The new lease forms part of the Sheffield City Council’s Heart of the City II plans, which has seen investment from the council to progress the major re-shaping of Sheffield city centre.
“Shops continue to play a crucial role in our brand story, alongside a strong ecommerce offering,” John Lewis Partnership property director Chris Harris said.
“Our focus is on ensuring that we have the right space in the right locations where our customers want to shop.
“We have had a presence in Sheffield for over 70 years and we have a loyal customer base in the city.
“As such, we are delighted to have agreed a new lease with Sheffield City Council and look forward to continuing to serve our Sheffield customers.”
The news comes after John Lewis Partnership chair Dame Sharon White recently revealed plans for a major shake-up of its business strategy, which includes a “rebalance” of the partnership’s store estate and a “digital-first” approach in department stores.
In her letter sent to 80,000 John Lewis and Watrose staff in late July, White also outlined other strategic steps such as a reduction of head office costs, a focus on home and nursery, providing John Lewis Home products within Waitrose stores, and working with third parties on private and affordable rental housing.
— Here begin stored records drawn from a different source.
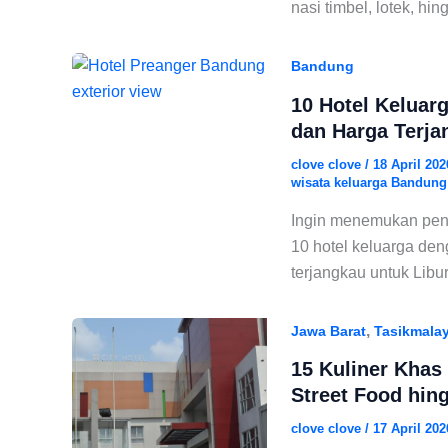
nasi timbel, lotek, hi
Bandung
10 Hotel Keluar
dan Harga Terja
clove clove
/
18 April 20
wisata keluarga Bandung
Ingin menemukan peng
10 hotel keluarga deng
terjangkau untuk Libu
,
Jawa Barat
Tasikmala
15 Kuliner Khas
Street Food hin
clove clove
/
17 April 20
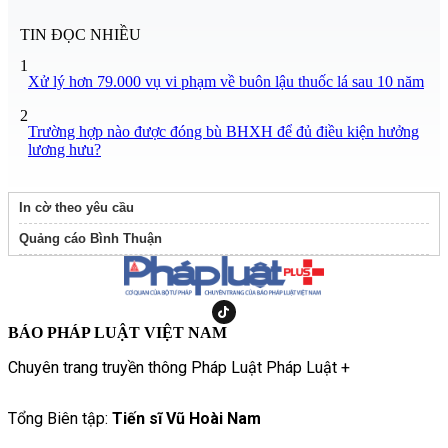
TIN ĐỌC NHIỀU
1
Xử lý hơn 79.000 vụ vi phạm về buôn lậu thuốc lá sau 10 năm
2
Trường hợp nào được đóng bù BHXH để đủ điều kiện hưởng
lương hưu?
In cờ theo yêu cầu
Quảng cáo Bình Thuận
BÁO PHÁP LUẬT VIỆT NAM
Chuyên trang truyền thông Pháp Luật Pháp Luật +
Tổng Biên tập:
Tiến sĩ Vũ Hoài Nam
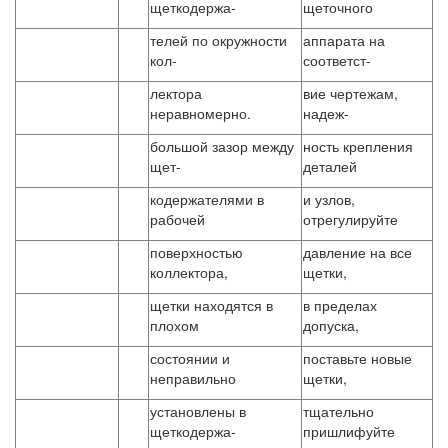
щеткодержа-
щеточного
телей по окружности
аппарата на
кол-
соответст-
лектора
вие чертежам,
неравномерно.
надеж-
большой зазор между
ность крепления
щет-
деталей
кодержателями в
и узлов,
рабочей
отрегулируйте
поверхностью
давление на все
коллектора,
щетки,
щетки находятся в
в пределах
плохом
допуска,
состоянии и
поставьте новые
неправильно
щетки,
установлены в
тщательно
щеткодержа-
пришлифуйте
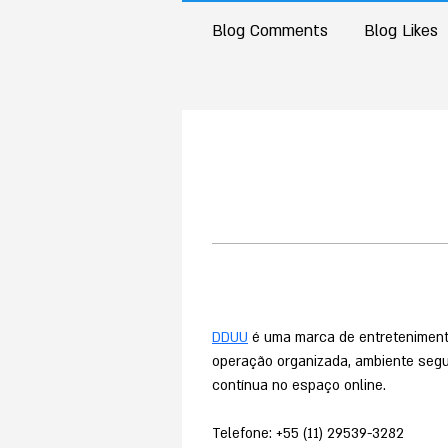
Blog Comments
Blog Likes
DDUU
 é uma marca de entretenimento
operação organizada, ambiente segu
contínua no espaço online.
Telefone: +55 (11) 29539-3282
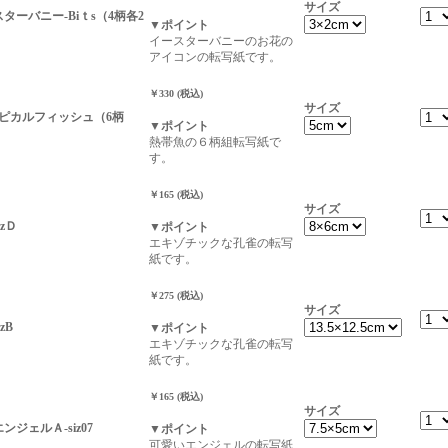
サイズ
ースターバニー-Biｔs（4柄各2
▼ポイント
イースターバニーのお花の
アイコンの転写紙です。
￥330 (税込)
サイズ
トロピカルフィッシュ（6柄
▼ポイント
熱帯魚の６柄組転写紙で
す。
￥165 (税込)
サイズ
zＤ
▼ポイント
エキゾチックな孔雀の転写
紙です。
￥275 (税込)
サイズ
zB
▼ポイント
エキゾチックな孔雀の転写
紙です。
￥165 (税込)
サイズ
-エンジェルＡ-siz07
▼ポイント
可愛いエンジェルの転写紙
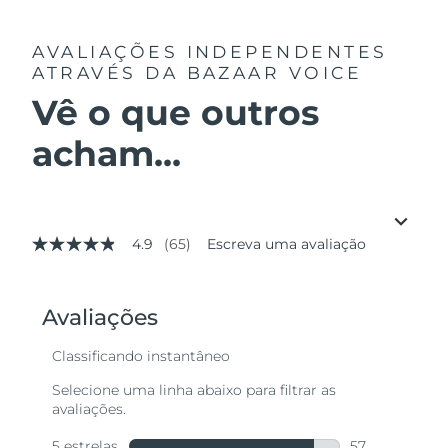
AVALIAÇÕES INDEPENDENTES
ATRAVÉS DA BAZAAR VOICE
Vê o que outros
acham...
4.9
(65)
Escreva uma avaliação
4.9
de
5
estrelas,
valor
médio
de
avaliação.
Read
65
Reviews.
Link
abre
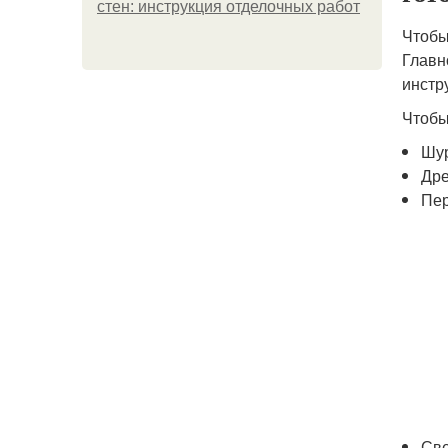
стен: инструкция отделочных работ
Чтобы
Главн
инстр
Чтобы
Шур
Дре
Пер
Све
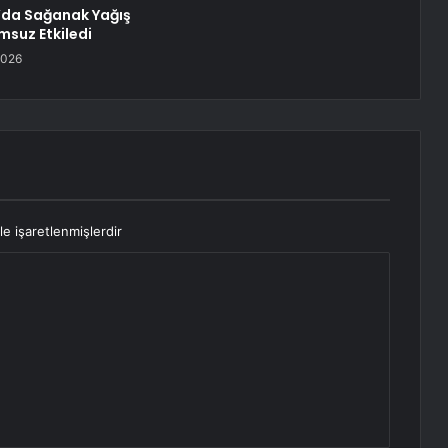
’da Sağanak Yağış
msuz Etkiledi
2026
le işaretlenmişlerdir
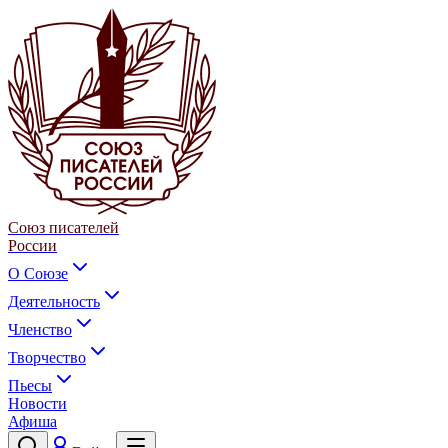
Союз писателей
России
О Союзе
Деятельность
Членство
Творчество
Пьесы
Новости
Афиша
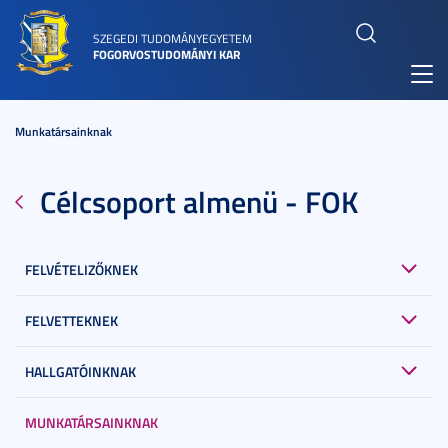
SZEGEDI TUDOMÁNYEGYETEM
FOGORVOSTUDOMÁNYI KAR
Toggl
navig
Munkatársainknak
Célcsoport almenü - FOK
FELVÉTELIZŐKNEK
FELVETTEKNEK
HALLGATÓINKNAK
MUNKATÁRSAINKNAK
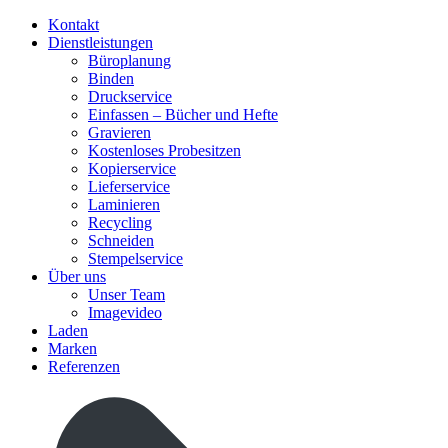
Kontakt
Dienstleistungen
Büroplanung
Binden
Druckservice
Einfassen – Bücher und Hefte
Gravieren
Kostenloses Probesitzen
Kopierservice
Lieferservice
Laminieren
Recycling
Schneiden
Stempelservice
Über uns
Unser Team
Imagevideo
Laden
Marken
Referenzen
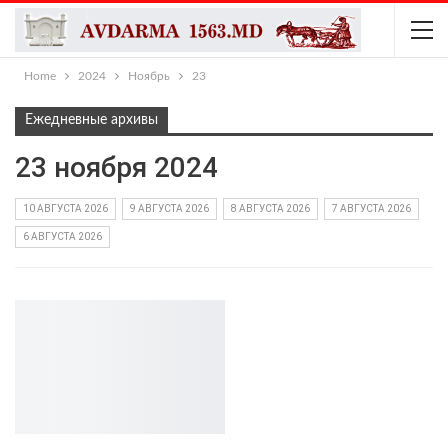
Home
2024
Ноябрь
23
Ежедневные архивы
23 ноября 2024
10 АВГУСТА 2026
9 АВГУСТА 2026
8 АВГУСТА 2026
7 АВГУСТА 2026
6 АВГУСТА 2026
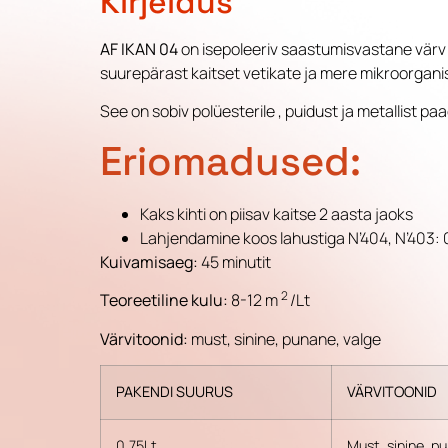
Kirjeldus
AF IKAN 04
on isepoleeriv saastumisvastane värv 
suurepärast kaitset vetikate ja mere mikroorgani
See on sobiv polüesterile , puidust ja metallist p
Eriomadused:
Kaks kihti on piisav kaitse 2 aasta jaoks
Lahjendamine koos lahustiga N’404, N’403:
Kuivamisaeg:
45 minutit
2
Teoreetiline kulu:
8-12 m
/Lt
Värvitoonid:
must, sinine, punane, valge
PAKENDI SUURUS
VÄRVITOONID
0,75Lt
Must, sinine, p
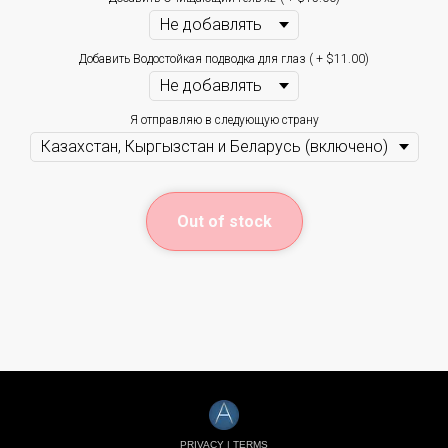
Добавить Водостойкая подводка для глаз ( + $11.00)
Я отправляю в следующую страну
Out of stock
PRIVACY
|
TERMS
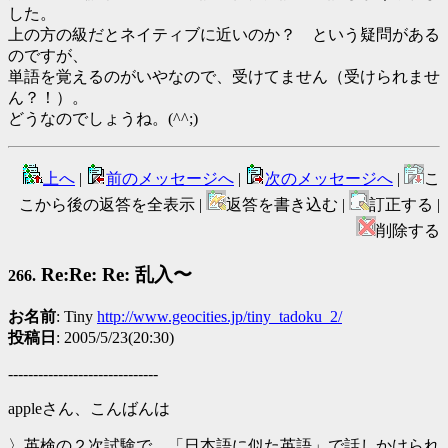
した。
上の方の級だとネイティブに近いのか？ という疑問がある
のですが、
単語を覚えるのがいやなので、受けてません（受けられませ
ん？！）。
どうなのでしょうね。(^^;)
上へ
|
前のメッセージへ
|
次のメッセージへ
|
こ
こから後の返答を全表示 |
返答を書き込む |
訂正する |
削除する
Re:Re: Re: 乱入〜
266.
お名前
: Tiny
http://www.geocities.jp/tiny_tadoku_2/
投稿日
: 2005/5/23(20:30)
------------------------------
appleさん、こんばんは
〉英検の２次試験で、「日本語に似た英語」で話しかけられ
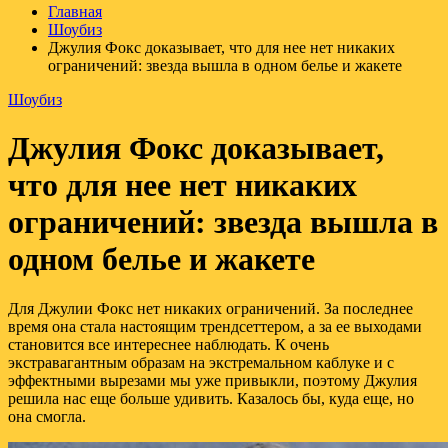
Главная
Шоубиз
Джулия Фокс доказывает, что для нее нет никаких
ограничений: звезда вышла в одном белье и жакете
Шоубиз
Джулия Фокс доказывает,
что для нее нет никаких
ограничений: звезда вышла в
одном белье и жакете
Для Джулии Фокс нет никаких ограничений. За последнее
время она стала настоящим трендсеттером, а за ее выходами
становится все интереснее наблюдать. К очень
экстравагантным образам на экстремальном каблуке и с
эффектными вырезами мы уже привыкли, поэтому Джулия
решила нас еще больше удивить. Казалось бы, куда еще, но
она смогла.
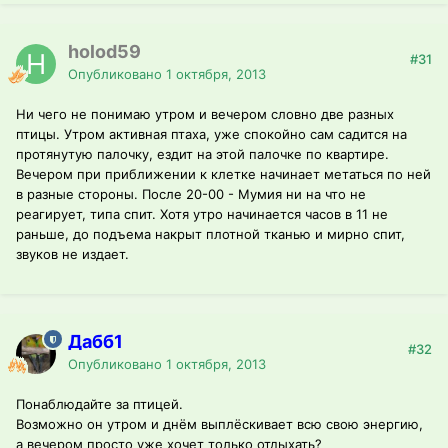
holod59
#31
Опубликовано
1 октября, 2013
Ни чего не понимаю утром и вечером словно две разных
птицы. Утром активная птаха, уже спокойно сам садится на
протянутую палочку, ездит на этой палочке по квартире.
Вечером при приближении к клетке начинает метаться по ней
в разные стороны. После 20-00 - Мумия ни на что не
реагирует, типа спит. Хотя утро начинается часов в 11 не
раньше, до подъема накрыт плотной тканью и мирно спит,
звуков не издает.
Дабб1
#32
Опубликовано
1 октября, 2013
Понаблюдайте за птицей.
Возможно он утром и днём выплёскивает всю свою энергию,
а вечером просто уже хочет только отдыхать?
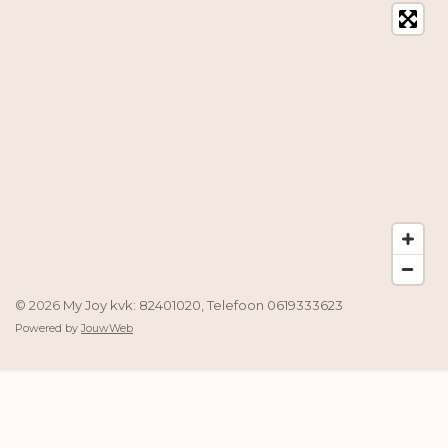
© 2026
My Joy kvk: 82401020, Telefoon 0619333623
Powered by
JouwWeb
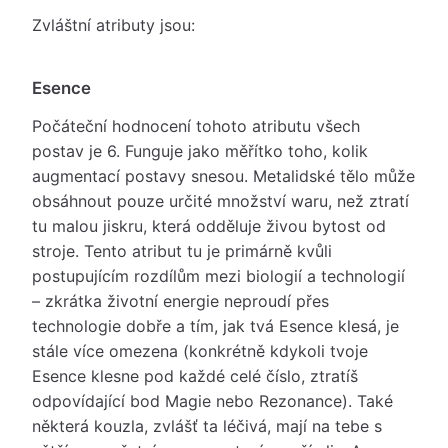
Zvláštní atributy jsou:
Esence
Počáteční hodnocení tohoto atributu všech
postav je 6. Funguje jako měřítko toho, kolik
augmentací postavy snesou. Metalidské tělo může
obsáhnout pouze určité množství waru, než ztratí
tu malou jiskru, která odděluje živou bytost od
stroje. Tento atribut tu je primárně kvůli
postupujícím rozdílům mezi biologií a technologií
– zkrátka životní energie neproudí přes
technologie dobře a tím, jak tvá Esence klesá, je
stále více omezena (konkrétně kdykoli tvoje
Esence klesne pod každé celé číslo, ztratíš
odpovídající bod Magie nebo Rezonance). Také
některá kouzla, zvlášť ta léčivá, mají na tebe s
She said the aim was to help the John Lewis Partnership flourish after the coronavirus pandemic brought about new challenges.
Meanwhile earlier this month, the partnership permanently shut down eight John Lewis stores that have not yet reopened since lockdown restrictions were eased in mid-June.
The move placed 1300 jobs at risk of redundancy, and leaves John Lewis with 42 stores, as opposed to 50 before the lockdown.